SAN FRANCISCO-Locally based Prologis Inc. has signed two build-to-suit agreements with BMW of North America LLC totaling 609,000 square feet. The first development—totaling 326,500 square feet—will be located in Redlands, CA, and the second facility will be located in the Dallas market at Prologis Park 20/35.
The first facility will be located at Prologis Redlands Distribution Center 11. The LEED Silver certified facility will provide an expansion option for an additional 96,000 square feet, increasing the prospective logistics space to 422,500 square feet.

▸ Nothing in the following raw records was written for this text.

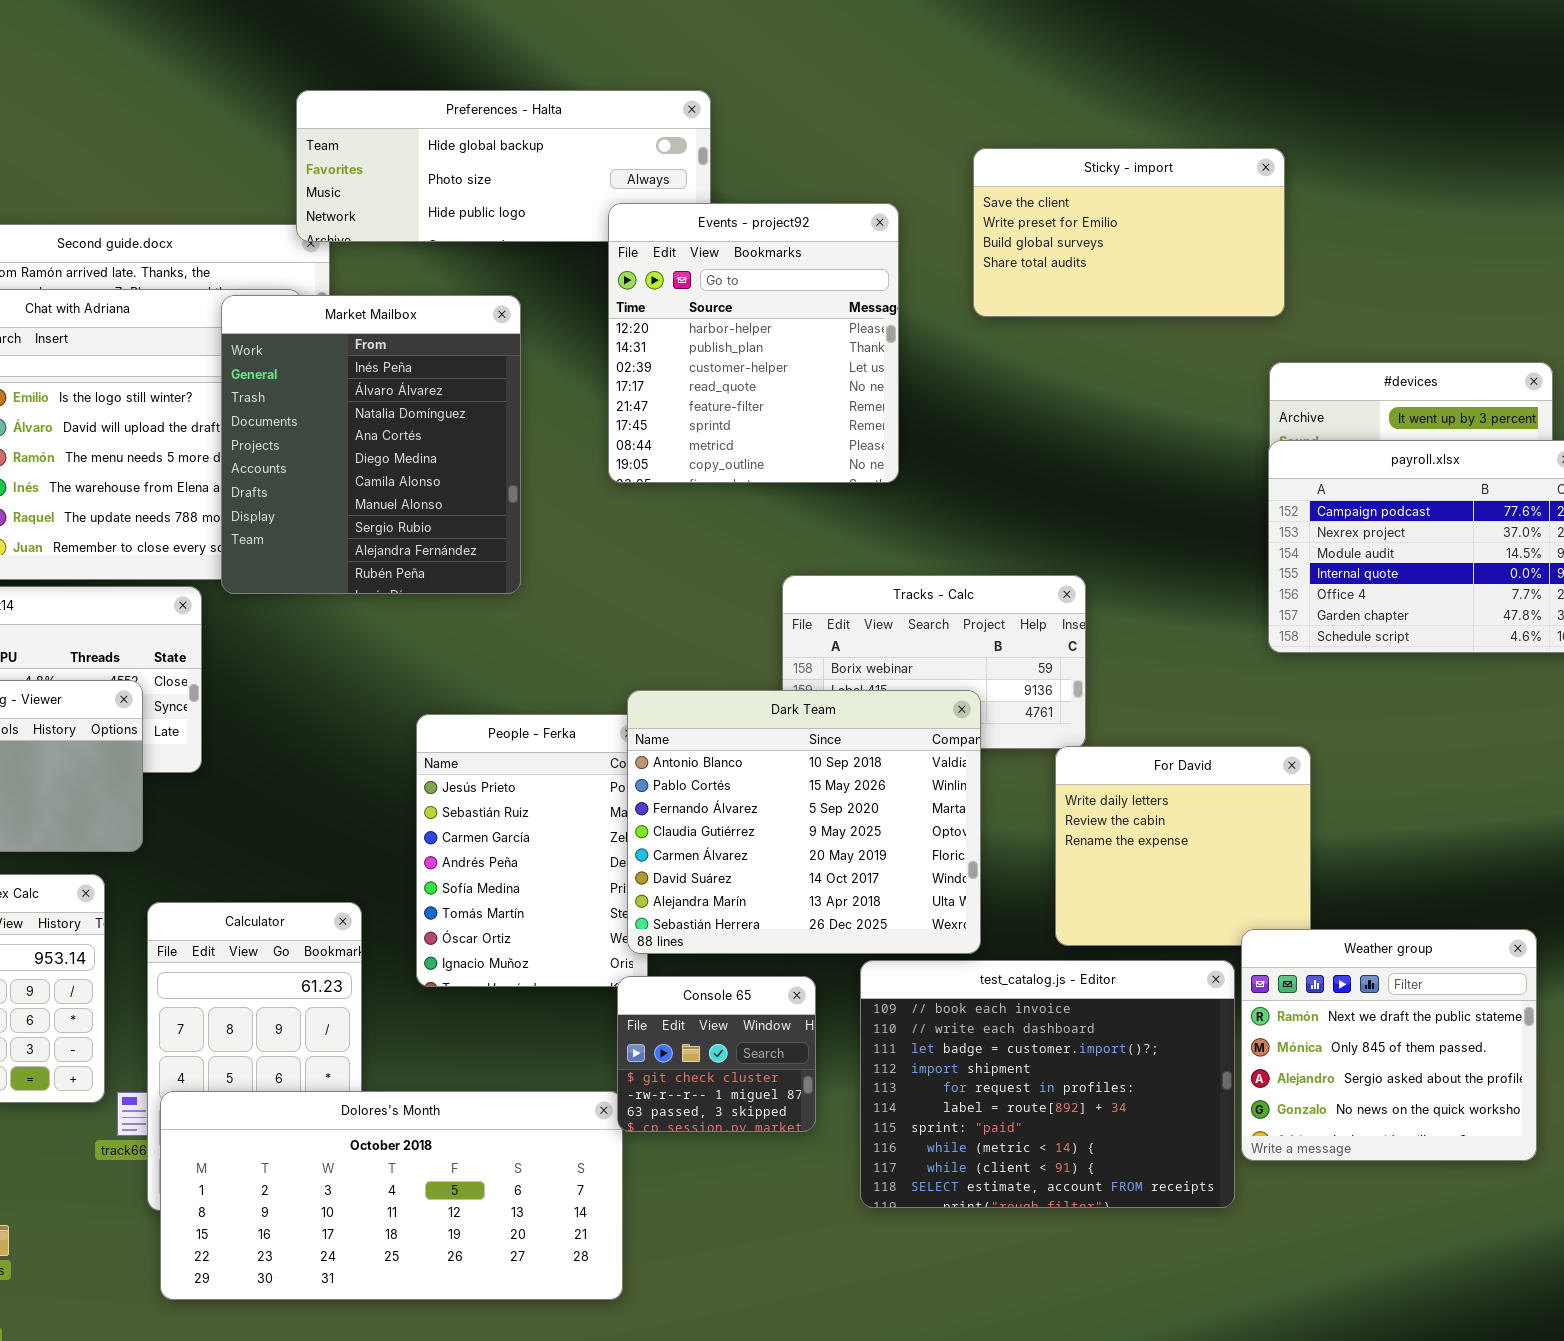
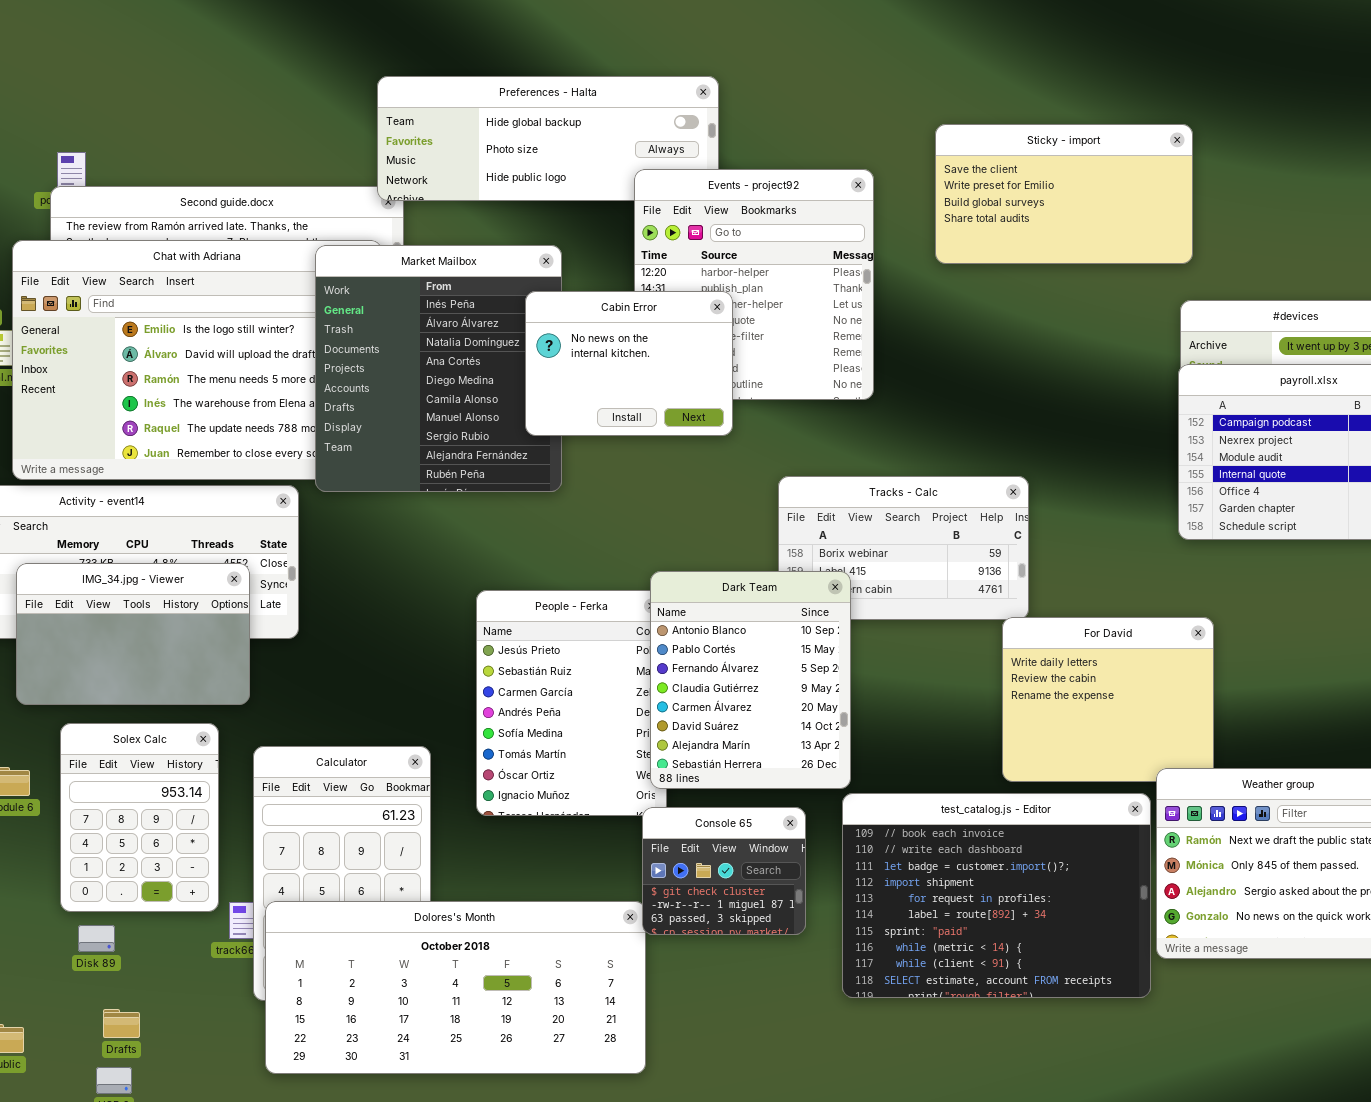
Cabin Error: none -> [525,291,733,436], opened
Dark Team: [627,690,981,954] -> [650,571,851,789], resized

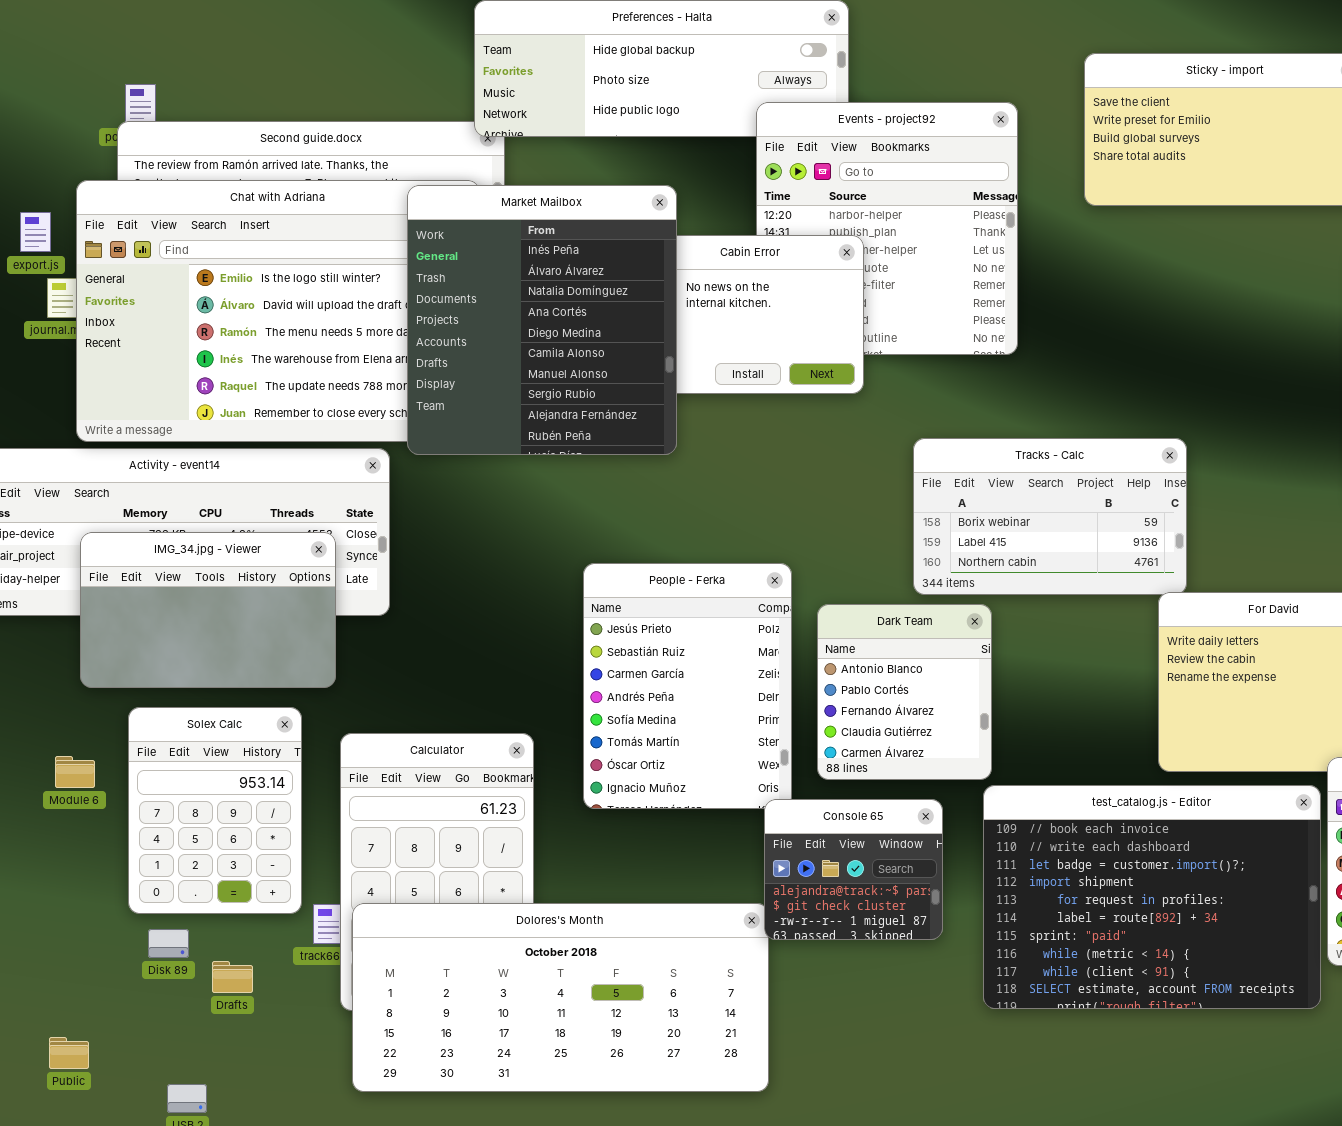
Market Mailbox: [315,245,562,492] -> [407,185,677,455], raised
Dark Team: [650,571,851,789] -> [817,604,992,780], resized
Console 65: [642,807,806,935] -> [764,799,943,940], scrolled up 1 row
Drafts: [103,1009,140,1038] -> [212,961,253,993], moved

The second facility will be LEED Silver certified and will total 282,000 square feet. In addition, it will have expansion capabilities to 370,000 square feet. At full build-out, the park will include more than 3.1 million square feet of logistics space.

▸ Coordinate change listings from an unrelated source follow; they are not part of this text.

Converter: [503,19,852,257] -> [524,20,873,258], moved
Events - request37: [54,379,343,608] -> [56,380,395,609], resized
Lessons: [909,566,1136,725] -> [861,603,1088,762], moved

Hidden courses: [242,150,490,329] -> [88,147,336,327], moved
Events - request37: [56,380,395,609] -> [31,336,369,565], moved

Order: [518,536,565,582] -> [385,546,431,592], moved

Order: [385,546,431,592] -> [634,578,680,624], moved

As GlobeSt.com previously reported, New Jersey-based BMW have been looking at sites, at least in the North Texas market, for several months.
In addition to the two build-to-suit agreements, Prologis has agreed to acquire a 204,000 square foot distribution facility from BMW of North America in Ontario, CA. The building is in a highly-desirable part of the Inland Empire West submarket and Prologis expects strong customer interest in the property, according to a prepared statement.
“These new agreements demonstrate the power of our strong global customer relationships and increase BMW’s portfolio with Prologis to more than 2.2 million square feet in five markets, all of which have been build-to-suits,” says Richard Strader, senior vice president, global customer solutions, Prologis, in a prepared statement.
According to a recent industrial market report for the Inland Empire from Lee & Associates, the fourth quarter showed stable activity and absorption figures. Both activity and gross absorption were strong in the fourth quarter exhibiting stabilized market trends. Absorption in 2012 of just over 12 million square feet surpassed the figures seen in 2011, a trend that is expected to continue throughout 2013.
According to the firm, gross activity in the fourth quarter was almost 4.7 million square feet, with investment purchases and lease renewals accounting for 27% of the total. Investors will still be active in 2013 and existing tenants will likely renew existing leases due to the lack of quality product available in the marketplace, says the firm.
Prologis recently announced fourth quarter results, showing a record 40.5 million square feet of leasing in Q4. According to Hamid Moghadam, chairman and CEO of the firm, “This marks the first full year as a combined company and Prologis delivered very strong results. We are ahead of schedule on our 10 Quarter Plan and we’ve built a solid foundation upon which we will continue to grow the company.”